Percy aveva continuato a pensare al loro breve scambio nel bagno per tutta la mattinata. Gli dispiaceva aver ferito Annabeth e, per un attimo, gli aveva sfiorato la mente l'idea che, forse, le voci che circolavano su di lei non fossero vere.

– Perché stai guardando la Chase? – gli domandò Grover. I suoi occhi scuri brillavano, interrogativi.

– Nulla. – rispose Percy in fretta. Non era sicuro di volerne parlare con lui, ma forse avere un suo parere lo avrebbe aiutato a sbrogliare la matassa.

– In realtà... – iniziò allora. – Oggi è successa una cosa alquanto... bizzarra? Non saprei neanche come definirla.

Raccontò a Grover cos'era successo nel bagno e, alla fine, il suo migliore amico scoppiò a ridere.

– Quella ragazza non ha tutte le rotelle a posto, dovresti saperlo. Non starci troppo a pensare. – gli rispose. – Lo sanno tutti.

***

Mi dispiace, Annie, ma oggi non riesco ad esserci per la nostra consueta videochiamata del martedì. Molti bambini sono malati e, purtroppo, non posso permettermi neanche di riposare.

Mi manchi molto. Spero che vada tutto bene.

Annabeth rilesse il messaggio un paio di volte, prima di posare il cellulare sulla scrivania e gettarsi sul letto.

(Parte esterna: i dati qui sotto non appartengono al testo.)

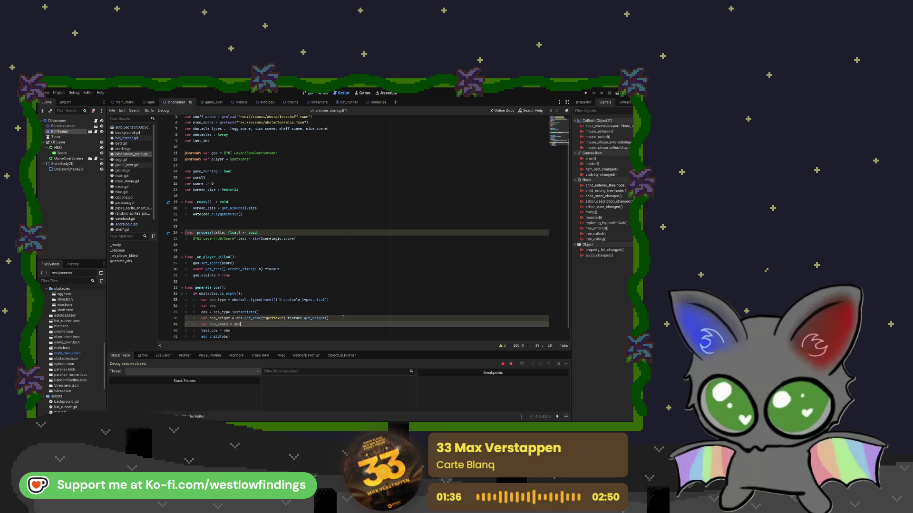
{"action": "type", "text": "_node"}
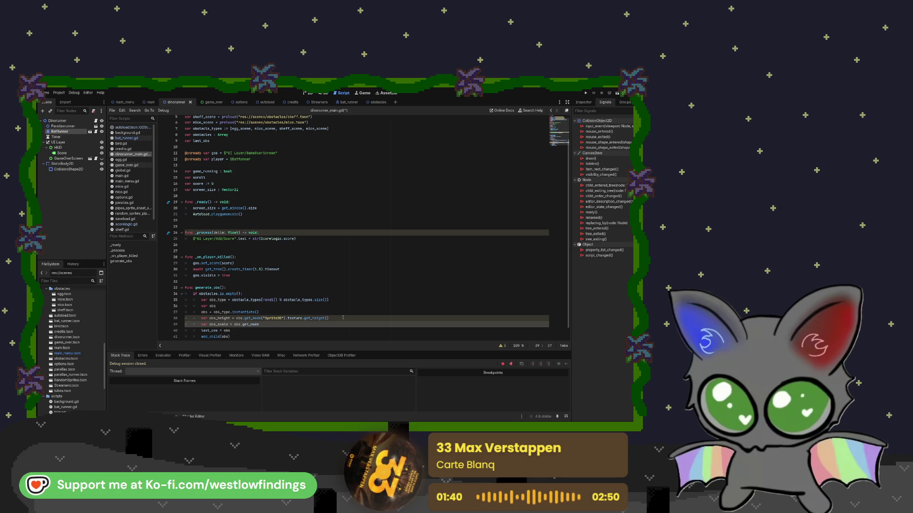
{"action": "type", "text": "(\"S"}
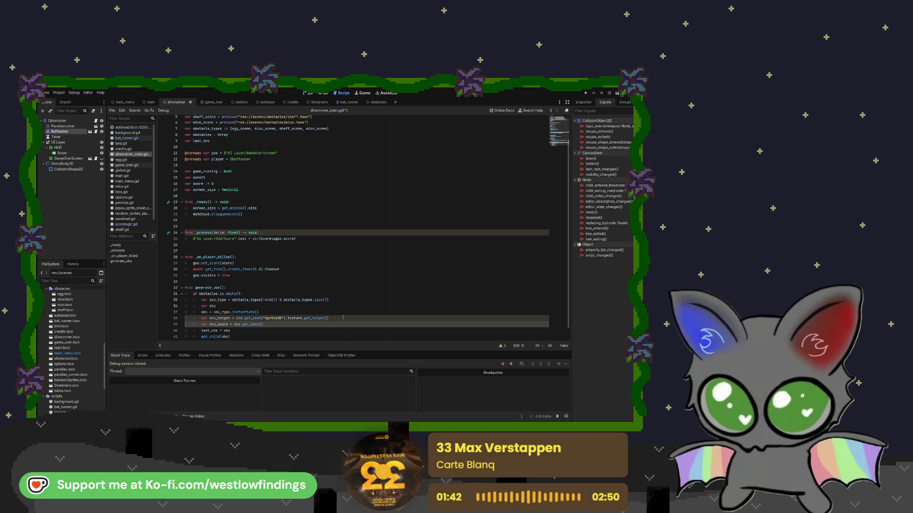
{"action": "type", "text": "prite2D"}
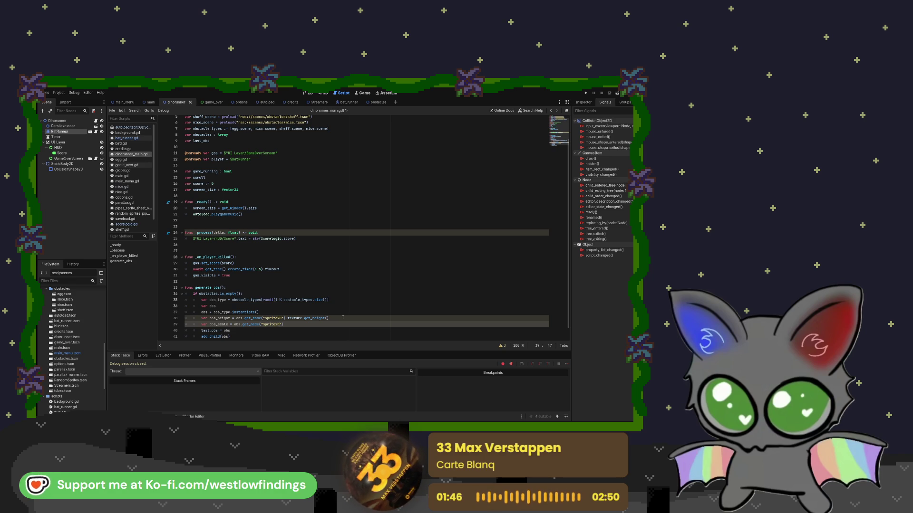
{"action": "type", "text": "\").scale"}
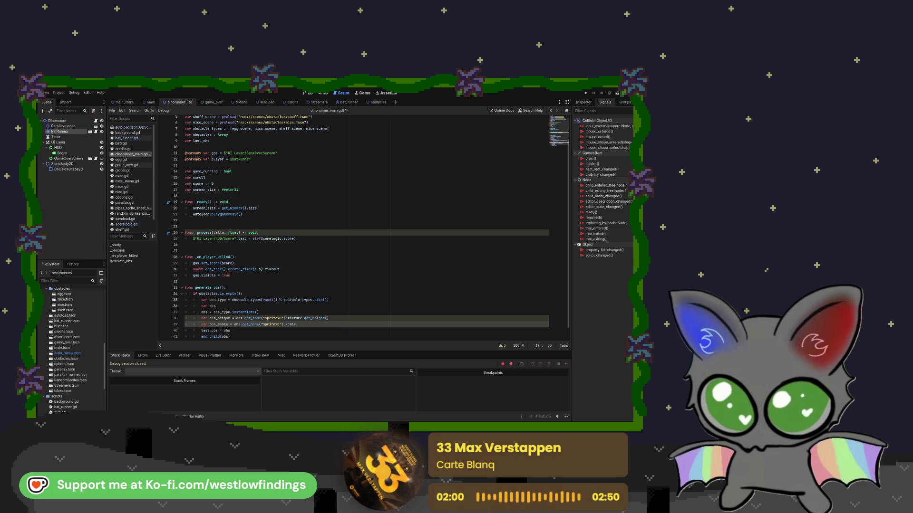
Insert a blank line below the screen_size declaration near the top of the script
{"action": "scroll", "coordinate": [361, 228], "scroll_direction": "up", "scroll_amount": 2}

Avrebbe voluto parlare con sua madre, vedere il suo sorriso... e invece non poter parlare con lei si era rivelata l'ennesima delusione di una giornata partita decisamente con il piede sbagliato.

Si sentì invadere dalla voglia di piangere e urlare, ma si trattenne. Strinse tra le mani il copriletto rosa con le stelline gialle, lo stesso di quando era bambina. Strinse la stoffa morbida finché le mani non le fecero male e, piano, sentì la rabbia e il dispiacere evaporare via.

Domani sarebbe andata meglio. Domani sarebbe stato diverso.

Sbuffò, sconsolata. Se voleva che le cose andassero meglio, doveva innanzitutto partire da sé stessa. Le serviva un piano.